Crunch Data Conference

Rich Caruana

Senior Principal Researcher at Microsoft Research

Bio:

Rich Caruana is a senior principal researcher at Microsoft Research. Before joining Microsoft, Rich was on the faculty in the Computer Science Department at Cornell University, at UCLA’s Medical School, and at CMU’s Center for Learning and Discovery. Rich’s Ph.D. is from Carnegie Mellon University, where he worked with Tom Mitchell and Herb Simon. His thesis on Multi-Task Learning helped create interest in a new subfield of machine learning called Transfer Learning.

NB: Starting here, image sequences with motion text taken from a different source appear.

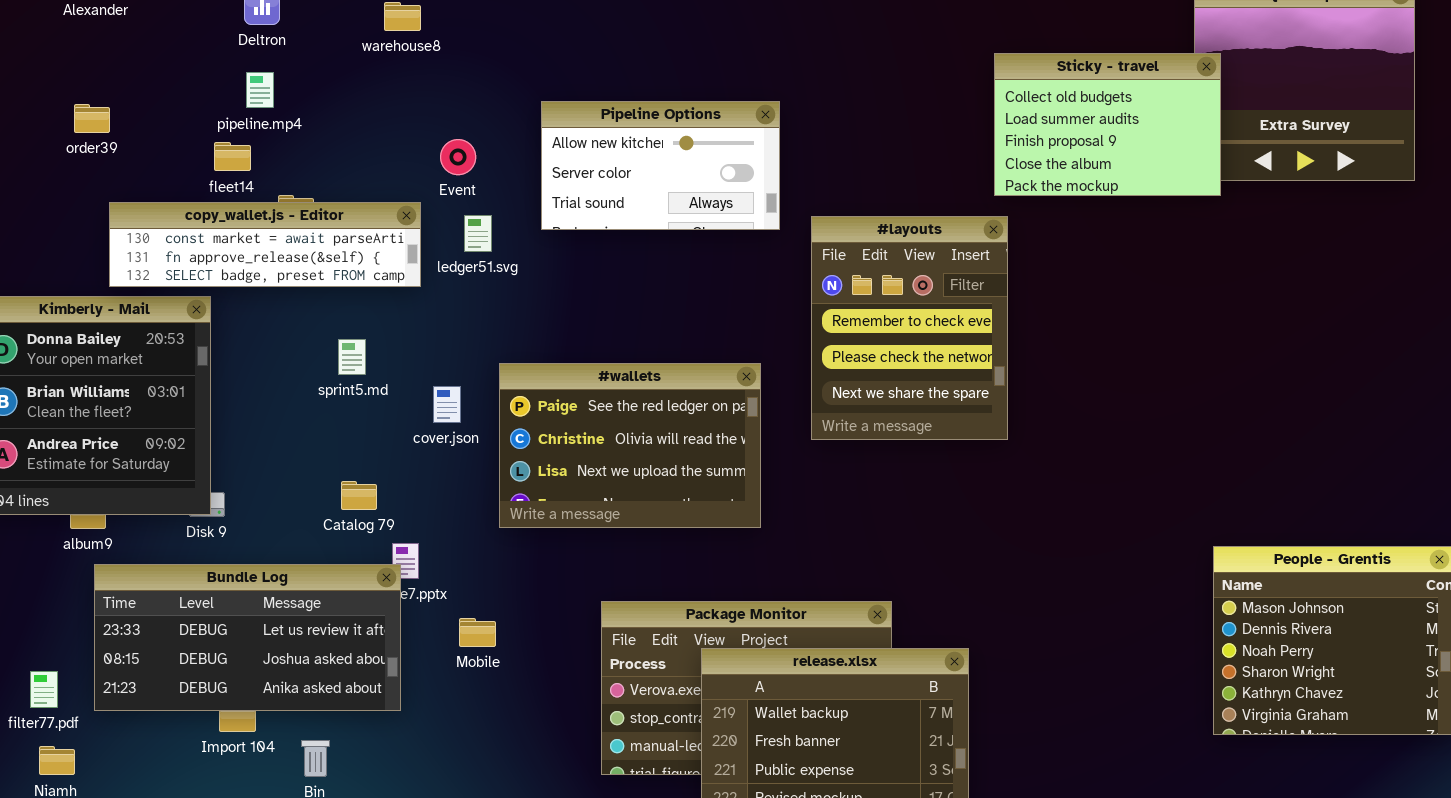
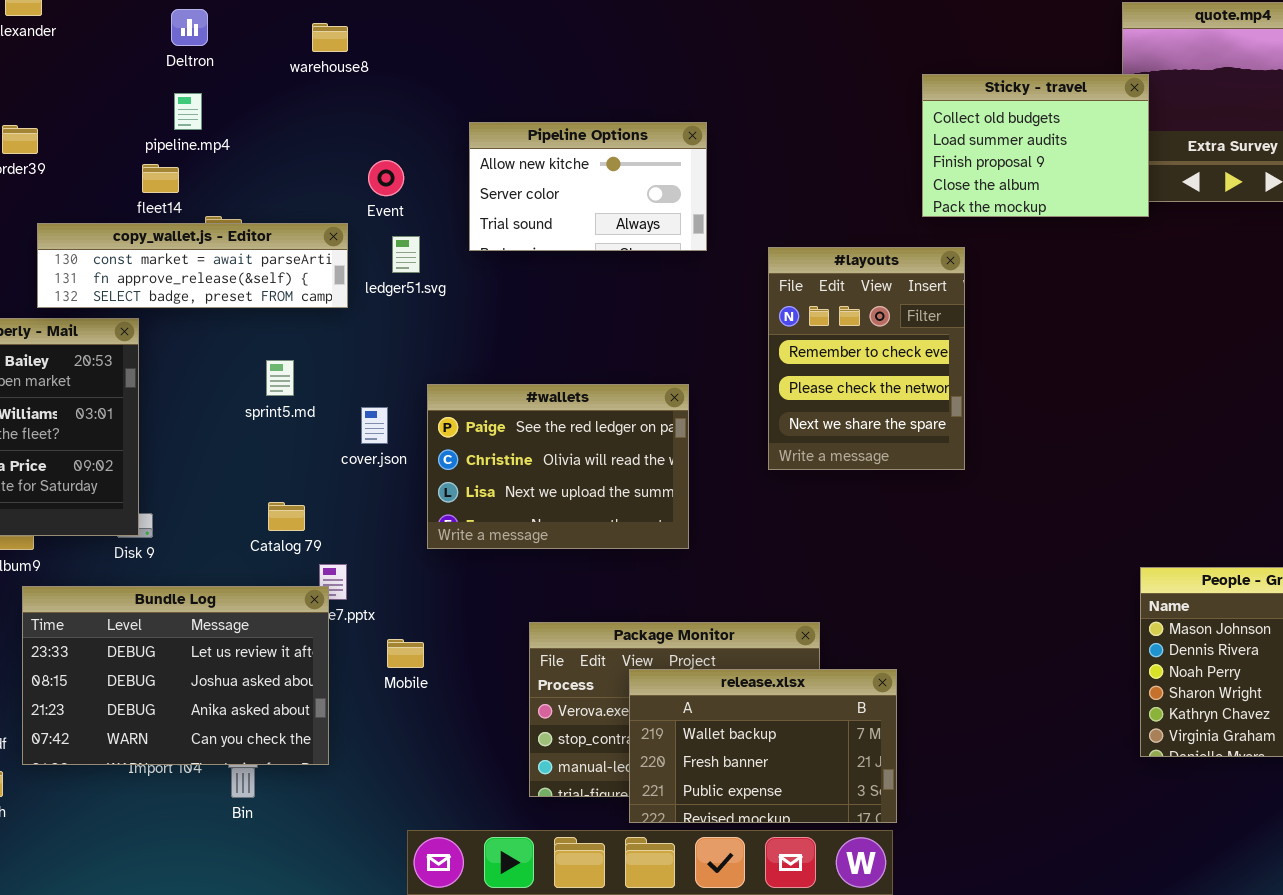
#layouts: [811,216,1008,440] -> [768,247,965,470], moved
Bundle Log: [94,564,401,711] -> [22,586,329,765], resized

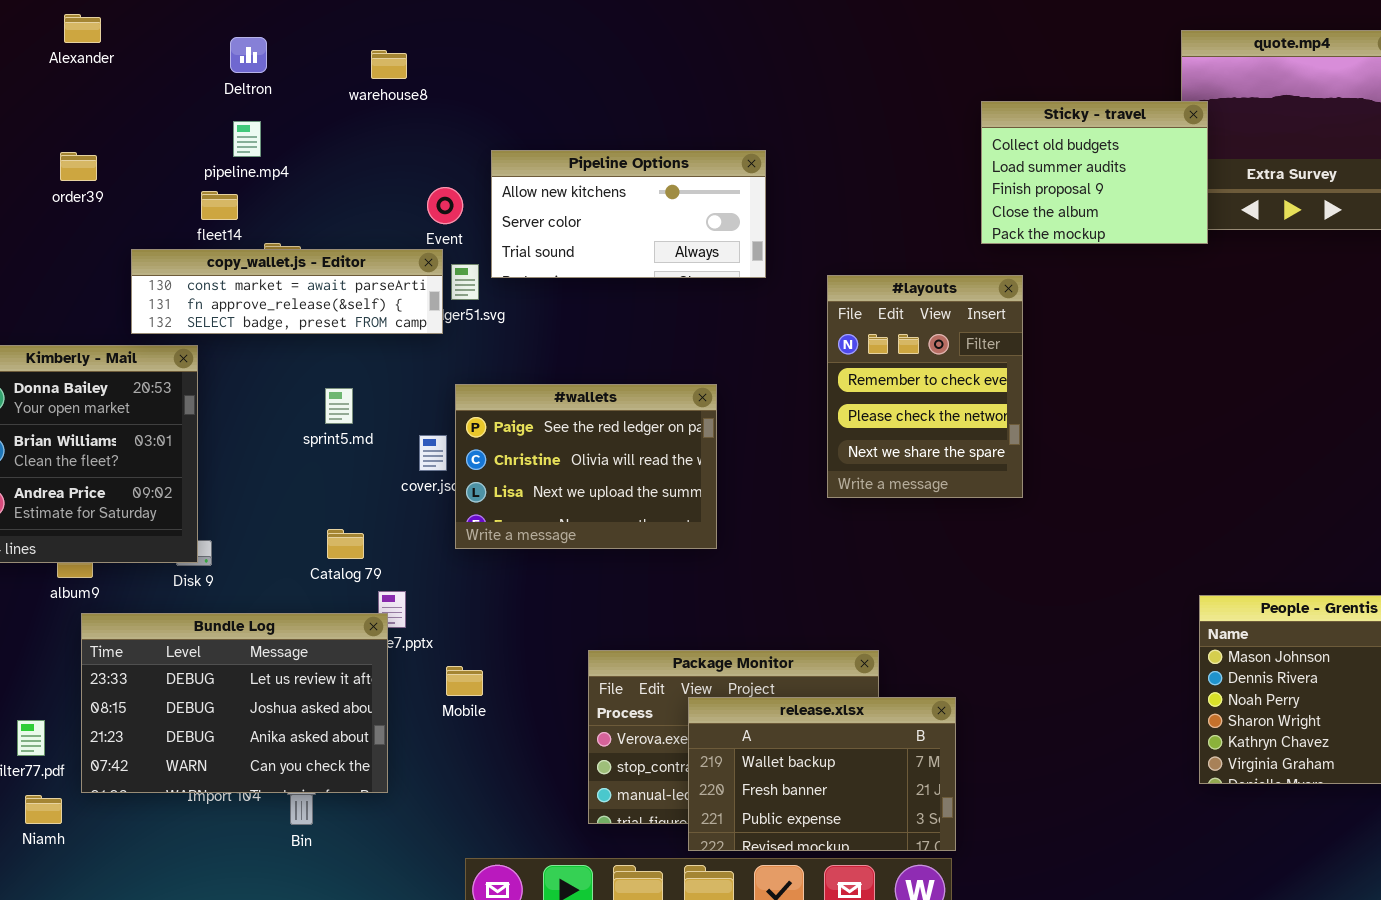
Pipeline Options: [469,122,707,251] -> [491,150,766,278], resized
copy_wallet.js - Editor: [37,223,348,308] -> [131,249,443,334], moved
#wallets: [427,384,689,549] -> [455,384,717,549], moved

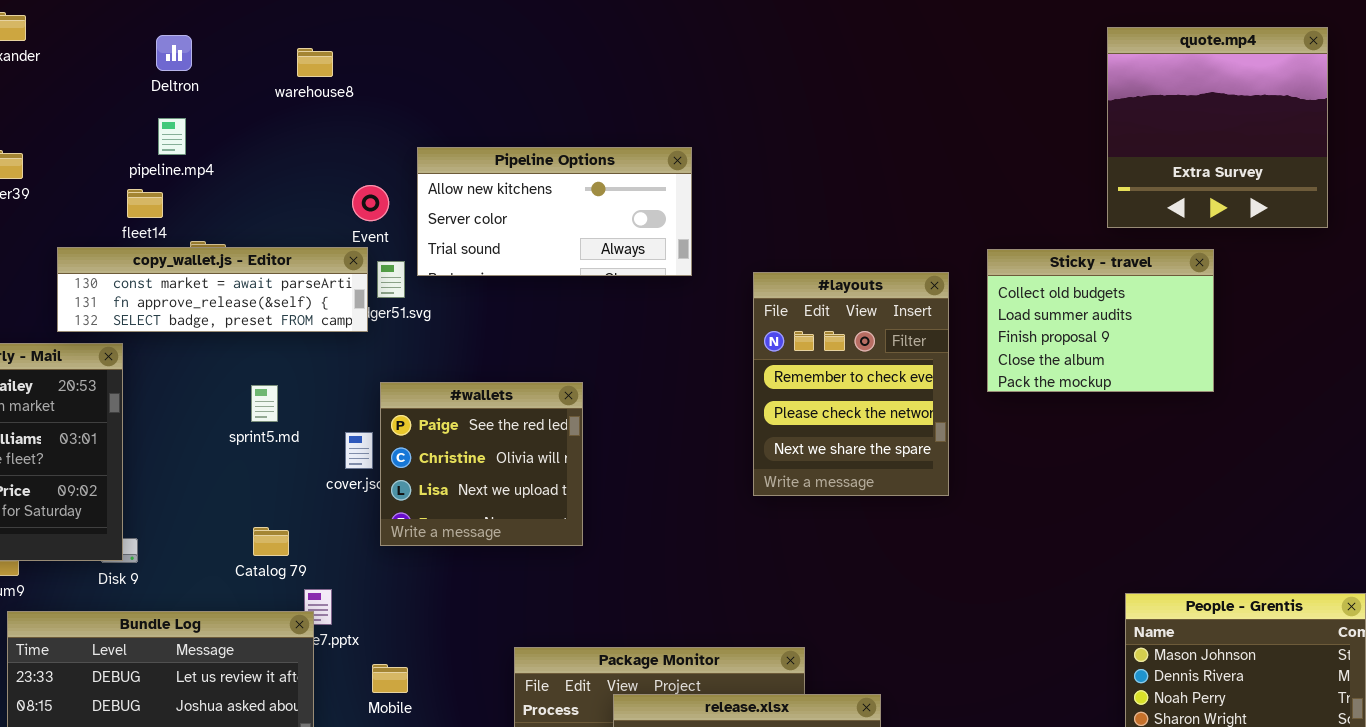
Sticky - travel: [981,101,1208,244] -> [987,249,1214,392], moved
#wallets: [455,384,717,549] -> [380,382,583,546], resized

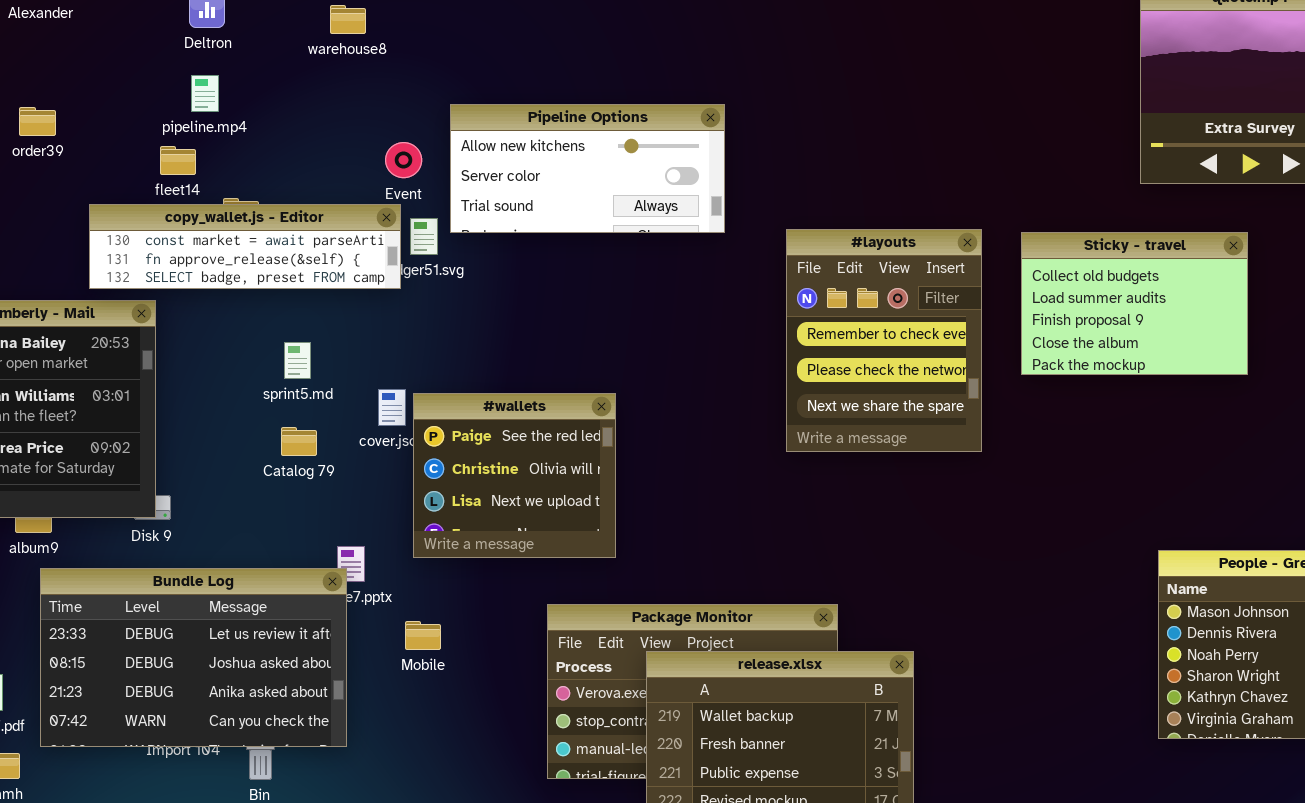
Sticky - travel: [987,249,1214,392] -> [1021,232,1248,375], moved
#wallets: [380,382,583,546] -> [413,393,616,558], moved
Catalog 79: [253,527,289,556] -> [281,427,317,456], moved

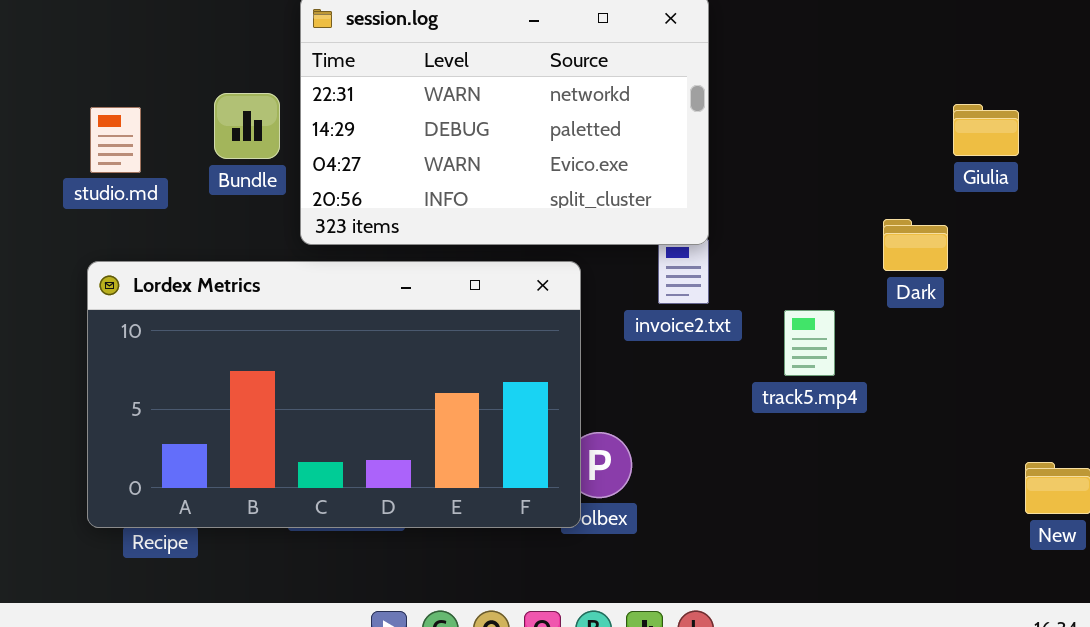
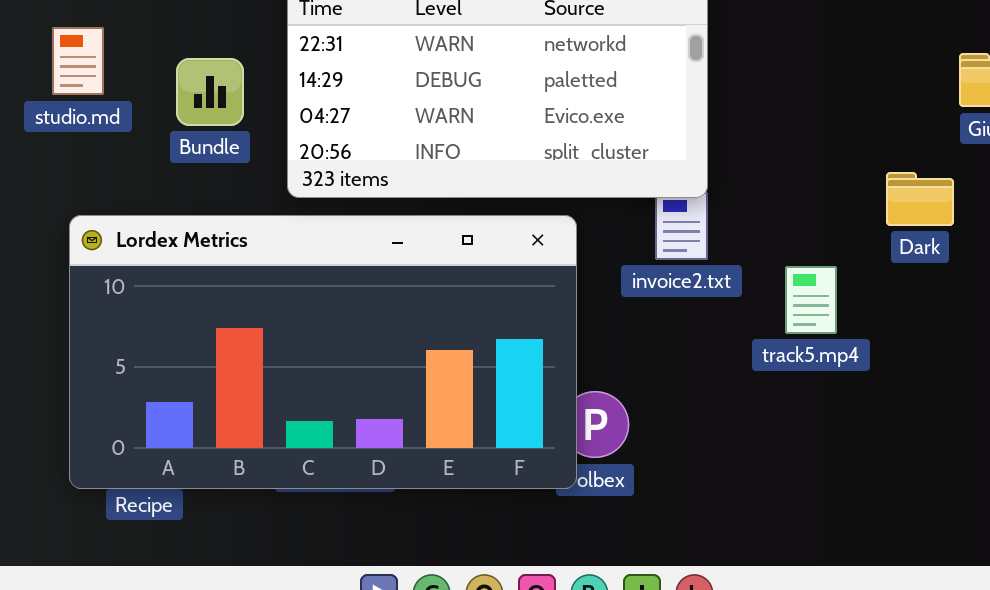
Bundle: [214,93,280,159] -> [176,58,244,126], moved
studio.md: [90,107,141,173] -> [52,27,104,95], moved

Rich received an NSF CAREER Award in 2004 (for Meta Clustering), best paper awards in 2005 (with Alex Niculescu-Mizil), 2007 (with Daria Sorokina), and 2014 (with Todd Kulesza, Saleema Amershi, Danyel Fisher, and Denis Charles), co-chaired KDD in 2007 (with Xindong Wu), and serves as area chair for NIPS, ICML, and KDD. His current research focus is on learning for medical decision making, transparent modeling, deep learning, and computational ecology.

Talk:

Interpretable and Differentially Private Machine Learning: Don’t Practice Data Science in Healthcare Without It

Topics:

Level:

General

In machine learning often tradeoffs must be made between accuracy, privacy and intelligibility: the most accurate models usually are not very intelligible or private, and the most intelligible models usually are less accurate. This can limit the accuracy of models that can safely be deployed in mission-critical applications such as healthcare where being able to understand, validate, edit, and ultimately trust models is important. EBMs (Explainable Boosting Machines) are a recent learning method based on generalized additive models (GAMs) that are as accurate as full complexity models, more intelligible than linear models, and which can be made differentially private with little loss in accuracy. EBMs make it easy to understand what a model has learned and to edit the model when it learns inappropriate things. In the talk I’ll present case studies where EBMs discover surprising patterns in data that would have made deploying black-box models risky. I’ll also show how DP-EBMs allow us to train models that are differentially private without sacrificing intelligibility or editability. And if there’s time, I’ll show how we’re using these models to uncover and mitigate bias in models where fairness and transparency are important. Every data set is flawed in surprising ways --- you need intelligibility to uncover the hidden secrets and find the gold.